A Housewife's Opinions Symbols, Allegory and Motifs

A Housewife's Opinions Symbols, Allegory and Motifs

Keys

Situating common experiences with literal keys in the opening paragraph—losing them, having keys don’t seem to open any lock, an unwillingness to part with those that seem to serve no purpose—also the author transform keys into a symbol for a number of things through association. Keys and locks serve as symbols for education, life’s big and small mysteries, memory and others aspects of life which can be metaphorically locked, unlocked or remain eternally closed because of the loss of a key.

Mrs. Grundy

Mrs.

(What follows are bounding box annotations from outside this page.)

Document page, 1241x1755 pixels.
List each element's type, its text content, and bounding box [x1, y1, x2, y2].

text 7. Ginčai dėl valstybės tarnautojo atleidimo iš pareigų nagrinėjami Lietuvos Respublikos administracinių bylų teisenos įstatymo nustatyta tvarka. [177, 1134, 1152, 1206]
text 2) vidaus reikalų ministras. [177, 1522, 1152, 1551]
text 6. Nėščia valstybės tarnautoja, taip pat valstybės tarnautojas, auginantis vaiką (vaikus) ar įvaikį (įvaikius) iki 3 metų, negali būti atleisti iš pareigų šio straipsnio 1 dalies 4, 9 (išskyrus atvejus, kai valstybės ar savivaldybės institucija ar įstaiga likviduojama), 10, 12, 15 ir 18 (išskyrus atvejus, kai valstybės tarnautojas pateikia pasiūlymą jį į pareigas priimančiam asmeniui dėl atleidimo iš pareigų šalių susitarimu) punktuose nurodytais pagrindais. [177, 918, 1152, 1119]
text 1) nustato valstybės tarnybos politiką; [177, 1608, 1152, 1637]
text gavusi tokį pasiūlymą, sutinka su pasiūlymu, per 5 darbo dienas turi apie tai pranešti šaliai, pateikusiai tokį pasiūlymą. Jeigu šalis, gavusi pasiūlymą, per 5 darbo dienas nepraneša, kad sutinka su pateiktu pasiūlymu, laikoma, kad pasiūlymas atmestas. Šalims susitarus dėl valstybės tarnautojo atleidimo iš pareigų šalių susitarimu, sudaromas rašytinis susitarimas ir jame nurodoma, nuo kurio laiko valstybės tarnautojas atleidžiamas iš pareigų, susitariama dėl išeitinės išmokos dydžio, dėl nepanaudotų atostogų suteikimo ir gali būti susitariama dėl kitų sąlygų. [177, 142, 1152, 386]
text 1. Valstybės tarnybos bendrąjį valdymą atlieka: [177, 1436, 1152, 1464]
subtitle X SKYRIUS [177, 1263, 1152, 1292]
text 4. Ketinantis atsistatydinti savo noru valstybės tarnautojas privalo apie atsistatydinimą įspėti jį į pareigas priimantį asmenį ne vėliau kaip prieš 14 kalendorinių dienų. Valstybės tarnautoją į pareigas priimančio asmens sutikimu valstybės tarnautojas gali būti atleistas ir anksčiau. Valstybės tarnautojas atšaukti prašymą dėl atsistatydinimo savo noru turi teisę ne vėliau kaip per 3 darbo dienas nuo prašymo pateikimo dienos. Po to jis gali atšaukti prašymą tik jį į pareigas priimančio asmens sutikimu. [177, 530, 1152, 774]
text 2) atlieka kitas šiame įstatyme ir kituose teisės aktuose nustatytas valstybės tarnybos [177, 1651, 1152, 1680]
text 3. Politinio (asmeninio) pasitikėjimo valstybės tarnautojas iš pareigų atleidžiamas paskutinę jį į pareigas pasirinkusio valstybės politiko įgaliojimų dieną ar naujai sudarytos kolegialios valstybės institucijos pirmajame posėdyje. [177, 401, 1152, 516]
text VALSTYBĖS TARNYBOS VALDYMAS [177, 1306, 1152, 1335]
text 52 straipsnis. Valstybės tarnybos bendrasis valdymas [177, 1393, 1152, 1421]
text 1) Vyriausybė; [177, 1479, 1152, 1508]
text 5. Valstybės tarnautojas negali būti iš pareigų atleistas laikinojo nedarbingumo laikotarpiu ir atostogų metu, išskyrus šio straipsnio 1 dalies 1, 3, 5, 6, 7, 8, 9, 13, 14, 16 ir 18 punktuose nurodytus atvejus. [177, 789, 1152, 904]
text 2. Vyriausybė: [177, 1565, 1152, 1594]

Grundy is the symbol of everything that most people think of when they think of Victorian England: prudish morality expressed in the form of priggish superiority. In the author’s hands, Mrs. Grundy—who is not her own creation, but was at the time a kind of British symbol for superiority—become an object of deftly handled ironic scorn.

Alice in Wonderland

The book, not the actual character, is the symbol. In an essay on the subject of children’s literature, Lewis Carroll as the author and Alice in Wonderland as the literary work in question becomes symbol what is wrong with that particular genre. Carroll’s fantasy had been in print for less than fifteen years when the essay appeared in this collection, but had already attained a level of success beyond the norm for most children’s literature. Webster’s explanation for this is what transforms it into the symbolic: the book’s popularity was due to its adult readership rather than the children of England among whom it barely registered more than any other.

Champagne

Champagne is first described in the essay named it as a popular beverage of middling purity, middling strength and middling expense. It is both exhilarating and rather easily digested. It is also, by the second paragraph, a symbol for a certain type of literature also becoming popular among the British public. This type of literature is described—akin to the beverage which inspired the symbolism—as being read without really ever being tasted. Even worse is the long-term effects of champagne literature: readers are not tempted to seek out unique flavors and the popularity of this kind of writing is likely to spread from fiction to non-fiction.

Home

Home is described in the opening essay as a peculiar British privilege which is the envy of foreigners even as they fail to completely understand. By home is specifically meant a house isolated from its neighbors to at least a noticeable degree and which must—and this is non-negotiable—feature a separate front door which opens onto the street. These conditions are soon placed in juxtaposition with the changing face of the British house which has begun to grow horizontally and vertically as buildings connected to each other. Home under these conditions of the past giving way to a changing present become a symbol for a changing England; an England perhaps no longer dominated by houses making it quite so misunderstood and far less the envy of foreigners.